Monday, April 10, 2006
Ketulusan Rabiah Basri
“ Ya Allah…jika aku menyembahmu karena takut api neraka, bakarlah aku didalamnya. Jika aku menyembahmu karena mengharap Indahnya surga, jangan masukkan aku kedalamnya. Tapi jika aku menyembahmu karena cintaku kepadaMu, maka tunjukkanlah aku pada segenap cinta dan keindahan abadimu”.
“ Ya Allah…bintang-bintang telah bersinar, mata setiap insan telah tertidur, raja-raja telah menutup pintunya, setiap pasangan bercengkerama dengan kekasihnya, dan disini aku sendiri bersamaMu, kekasihku, cinta abadiku “.
“ Aku telah menjadikan engkau sebagai sahabat hatiku, meski tubuhku hadir untuk siapapun yang mencari sahabat, dan tubuhku bersahabat dengan setiap tamu-tamunya, namun kekasih dalam hatiku adalah tamu dalam jiwaku ”.
“ Harapanku adalah persatuan denganmu, sebab Engkau adalah tujuan dalam setiap hasratku “.
“ Aku telah menyerah dari keberadaanku, dan pergi dari setiap keakuanku. Aku akan bersatu denganMu, ya Allah, bersama dengan segenap cinta abadiMu “.
“ Aku mencintaimu dengan dua cinta; cinta karena diriku, dan cinta karena dirimu.
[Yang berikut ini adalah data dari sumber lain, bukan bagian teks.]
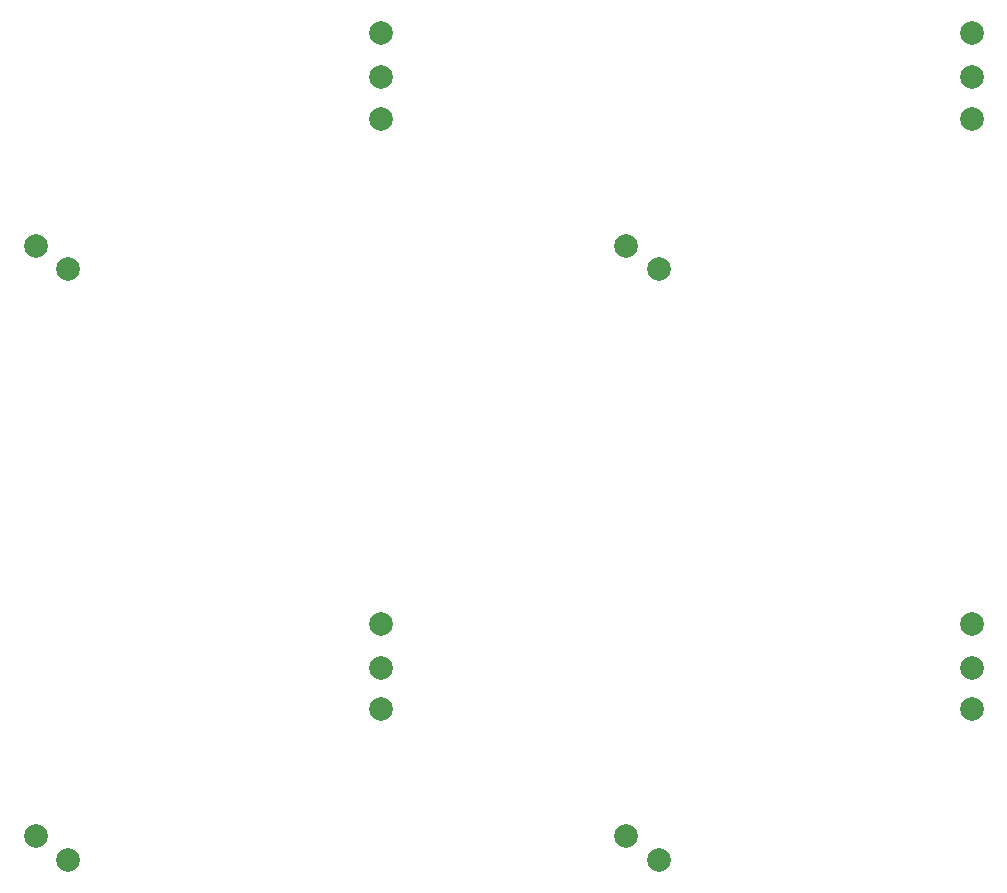
<source format=gbp>
G04 #@! TF.FileFunction,Paste,Bot*
%FSLAX46Y46*%
G04 Gerber Fmt 4.6, Leading zero omitted, Abs format (unit mm)*
G04 Created by KiCad (PCBNEW 4.0.7) date Wednesday 08 November 2017 'à' 20:08:32*
%MOMM*%
%LPD*%
G01*
G04 APERTURE LIST*
%ADD10C,0.100000*%
%ADD11C,2.000000*%
G04 APERTURE END LIST*
D10*
D11*
X212500000Y-133750000D03*
X162500000Y-133750000D03*
X212500000Y-83750000D03*
X212500000Y-137250000D03*
X162500000Y-137250000D03*
X212500000Y-87250000D03*
X212500000Y-130000000D03*
X162500000Y-130000000D03*
X212500000Y-80000000D03*
X183250000Y-148000000D03*
X133250000Y-148000000D03*
X183250000Y-98000000D03*
X186000000Y-150000000D03*
X136000000Y-150000000D03*
X186000000Y-100000000D03*
X133250000Y-98000000D03*
X162500000Y-87250000D03*
X162500000Y-83750000D03*
X162500000Y-80000000D03*
X136000000Y-100000000D03*
M02*

</source>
Cinta karena diriku adalah keadaanku yang senantiasa mengingatMu “.

--------
Sahabat…adakah yang mampu memberikan refleksi ketulusan sedemikian hebat ? Adakah yang bisa memberikan keutuhan pribadi pada yang benar-benar dikasihi ? Adakah yang secara ikhlas memberikan makna penyerahan diri pada yang satu ?
Jika ada, beruntunglah dia…sebab dia bisa mengerti makna kedamaian yang benar-benar bisa diresapi. Sebab dia mampu memberi segar pada jiwa-jiwa disaat luka dan pedih-perih.

-------
Rabiah Al-Adawiyah terlahir di kota basra, Iraq pada tahun 714 Masehi. Dia lahir dari keluarga sangat miskin, yang kemudian dijual sebagai budak dengan harga murah. Namun ketaatan dan kebersihan hati menyelamatkannya pada kemerdekaan.
Kemudian rabi’ah menyisakan hidupnya di kesendirian sebagai sufi-mistis, pelopor model tasawwuf mahabbah, yaitu penyerahan diri total kepada “kekasih” ( Allah swt ).
Seluruh hidupnya Ia abdikan pada Allah. Berdo’a dan berzikir adalah hiasan hidupnya. Ia bahkan tidak memperdulikan urusan duniawi, termasuk membangun rumah tangga. Meski banyak pinangan, termasuk dari seorang suci mistis, gubernur basrah, Hasan Basri, Rabiah tetap tak tertarik. Hal ini ia jalani hingga akhir hidupnya, tahun 801 dalam usia 88 tahun.
Sebelum wafat, Rabiah mempersilahkan para utusan Tuhan lewat. Dan ketika teman-teman Rabiah keluar, mereka mendengar Rabiah mengucapkan Syahadat, lantas terdengar suara Menjawab “ Sukma, tenanglah, kembalilah kepada Tuhanmu, legakan hatimu pada-Nya. Ini akan memberikan kepuasan kepada-Nya “.